Copying without refreshing references

Hello, 

 

I'd like to copy a formula in a cell to another cell without refreshing references, I mean, exactly the same formula en other location. I know that i can move the formula with "CtrlX" but I want to do it without cutting the previous formula (I want a copy process). Is it possible?

 

Thanks in advance.

  • JJVega - If you don't want to change the reference to absolute then this should help.

     

    Let's say you have this formula in cell B1 = SUM(A1:A5). We first need to replace = with #. We can use CTRL+H to do this. Now formula is gone in cell B1 and only the text #SUM(A1:A5) is left. 

     

    Copy the text #SUM(A1:A5) , paste it in the cell you want and do the reverse replace( # to=)

     

    Hope this helps!

     

  • JJVega 

    Let's say you have a formula such as

    =SUM(A1:A4)

    If you copy the cell with the formula and paste it elsewhere, the range in the formula will change. You can prevent this by making the range reference absolute:

    =SUM($A$1:$A$4)

    The range will then remain the same when you copy/paste the cell with the formula.

     

    Another option:

    • Select the cell with the formula.

※ ※ ※

#### Problems to work on:
[1] List every distinct SUM expression that appears in the spreadsheet formula thread, including its leading symbol.
[2] Write the next part of the formula-copying thread, picking up after its last line.
The data that comes next is separate material, unrelated to the spreadsheet formula thread.

#### Study material:
※ ※ ※

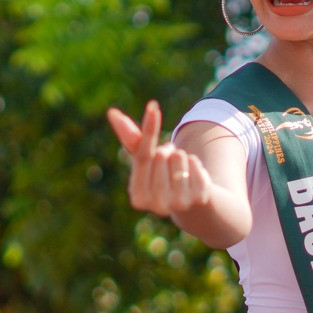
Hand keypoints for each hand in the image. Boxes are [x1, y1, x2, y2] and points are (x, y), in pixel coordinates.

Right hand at [107, 100, 212, 218]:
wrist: (191, 202)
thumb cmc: (160, 176)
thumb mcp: (144, 160)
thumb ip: (131, 139)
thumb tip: (112, 112)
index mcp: (137, 198)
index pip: (142, 156)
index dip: (148, 129)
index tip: (153, 106)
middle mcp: (157, 206)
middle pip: (161, 155)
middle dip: (165, 153)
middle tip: (167, 167)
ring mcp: (179, 204)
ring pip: (180, 157)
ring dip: (181, 157)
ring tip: (180, 171)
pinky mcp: (200, 198)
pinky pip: (196, 163)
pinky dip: (195, 164)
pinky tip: (192, 177)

※ ※ ※

#### Results of the exercise:
[1]
= SUM(A1:A5)
#SUM(A1:A5)
=SUM(A1:A4)
=SUM($A$1:$A$4)

[2]
    • Press F2 to edit the cell, or click in the formula bar.
    • Select the entire formula (Ctrl+A) and copy it (Ctrl+C).
    • Press Esc to stop editing the cell.
    • Select the target cell and paste (Ctrl+V).
    • JJVega's avatar
      JJVega
      Copper Contributor
      Thank you Hans,

      The absolute reference is a good point however I can't use it because I'd like to drag the formula to other cell from the new position so I need to conserve it with no dollars.

      Copying the formula from the formula bar is the option that I'm using right now but I was wondering if an automatic process without cutting exists.

      Thank you so much for your response!
      • JJVega 

        I'm not aware of another built-in way to do what you want.

        A VBA macro would be another possibility, but that is probably overkill.